• _Task to carry out_
Among the lines below, a stretch begins at the one with "X014066Y015000D01*" and ends at the one with "X012593Y009296D02*". Repeat that stretch exactly, ends included.
######
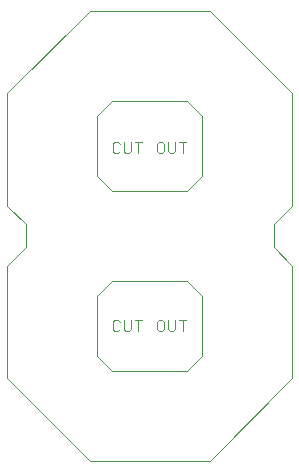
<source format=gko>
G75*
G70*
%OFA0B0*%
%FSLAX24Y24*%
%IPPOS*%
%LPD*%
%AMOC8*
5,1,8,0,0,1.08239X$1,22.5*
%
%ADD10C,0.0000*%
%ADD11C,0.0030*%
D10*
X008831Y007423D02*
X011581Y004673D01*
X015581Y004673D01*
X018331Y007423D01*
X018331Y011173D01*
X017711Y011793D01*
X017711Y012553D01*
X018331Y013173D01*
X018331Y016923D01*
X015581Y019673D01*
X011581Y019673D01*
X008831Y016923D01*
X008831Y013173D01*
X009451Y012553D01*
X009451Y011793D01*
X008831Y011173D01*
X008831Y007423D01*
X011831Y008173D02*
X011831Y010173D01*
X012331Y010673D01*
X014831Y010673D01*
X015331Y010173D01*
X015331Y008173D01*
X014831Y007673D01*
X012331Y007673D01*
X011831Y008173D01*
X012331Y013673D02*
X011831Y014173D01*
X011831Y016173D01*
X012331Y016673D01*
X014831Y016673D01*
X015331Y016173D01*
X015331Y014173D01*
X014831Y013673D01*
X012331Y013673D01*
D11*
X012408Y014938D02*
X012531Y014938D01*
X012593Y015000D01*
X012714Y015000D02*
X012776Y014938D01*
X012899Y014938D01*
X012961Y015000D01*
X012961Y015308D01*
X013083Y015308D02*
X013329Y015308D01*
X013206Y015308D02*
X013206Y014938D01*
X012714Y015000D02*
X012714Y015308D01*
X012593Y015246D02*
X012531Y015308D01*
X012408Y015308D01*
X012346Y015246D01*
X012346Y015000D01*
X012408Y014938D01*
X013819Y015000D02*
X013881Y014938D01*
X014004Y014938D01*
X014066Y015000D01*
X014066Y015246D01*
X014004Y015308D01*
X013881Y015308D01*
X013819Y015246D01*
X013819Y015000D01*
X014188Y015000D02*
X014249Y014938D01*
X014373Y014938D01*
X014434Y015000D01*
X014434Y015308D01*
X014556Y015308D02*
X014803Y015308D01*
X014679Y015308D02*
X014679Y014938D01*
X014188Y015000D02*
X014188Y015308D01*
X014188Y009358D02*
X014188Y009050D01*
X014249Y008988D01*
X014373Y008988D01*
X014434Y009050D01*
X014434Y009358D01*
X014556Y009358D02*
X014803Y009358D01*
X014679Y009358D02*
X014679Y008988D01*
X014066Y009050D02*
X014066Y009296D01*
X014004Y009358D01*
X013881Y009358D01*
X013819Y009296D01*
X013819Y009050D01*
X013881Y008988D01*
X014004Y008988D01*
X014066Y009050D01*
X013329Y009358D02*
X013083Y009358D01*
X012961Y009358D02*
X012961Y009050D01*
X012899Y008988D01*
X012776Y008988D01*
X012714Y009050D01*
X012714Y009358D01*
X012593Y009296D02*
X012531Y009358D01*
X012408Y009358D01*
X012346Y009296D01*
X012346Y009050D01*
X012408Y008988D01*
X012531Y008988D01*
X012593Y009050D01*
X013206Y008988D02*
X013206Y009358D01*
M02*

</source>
######
• _Task output_
X014066Y015000D01*
X014066Y015246D01*
X014004Y015308D01*
X013881Y015308D01*
X013819Y015246D01*
X013819Y015000D01*
X014188Y015000D02*
X014249Y014938D01*
X014373Y014938D01*
X014434Y015000D01*
X014434Y015308D01*
X014556Y015308D02*
X014803Y015308D01*
X014679Y015308D02*
X014679Y014938D01*
X014188Y015000D02*
X014188Y015308D01*
X014188Y009358D02*
X014188Y009050D01*
X014249Y008988D01*
X014373Y008988D01*
X014434Y009050D01*
X014434Y009358D01*
X014556Y009358D02*
X014803Y009358D01*
X014679Y009358D02*
X014679Y008988D01*
X014066Y009050D02*
X014066Y009296D01*
X014004Y009358D01*
X013881Y009358D01*
X013819Y009296D01*
X013819Y009050D01*
X013881Y008988D01*
X014004Y008988D01*
X014066Y009050D01*
X013329Y009358D02*
X013083Y009358D01*
X012961Y009358D02*
X012961Y009050D01*
X012899Y008988D01*
X012776Y008988D01*
X012714Y009050D01*
X012714Y009358D01*
X012593Y009296D02*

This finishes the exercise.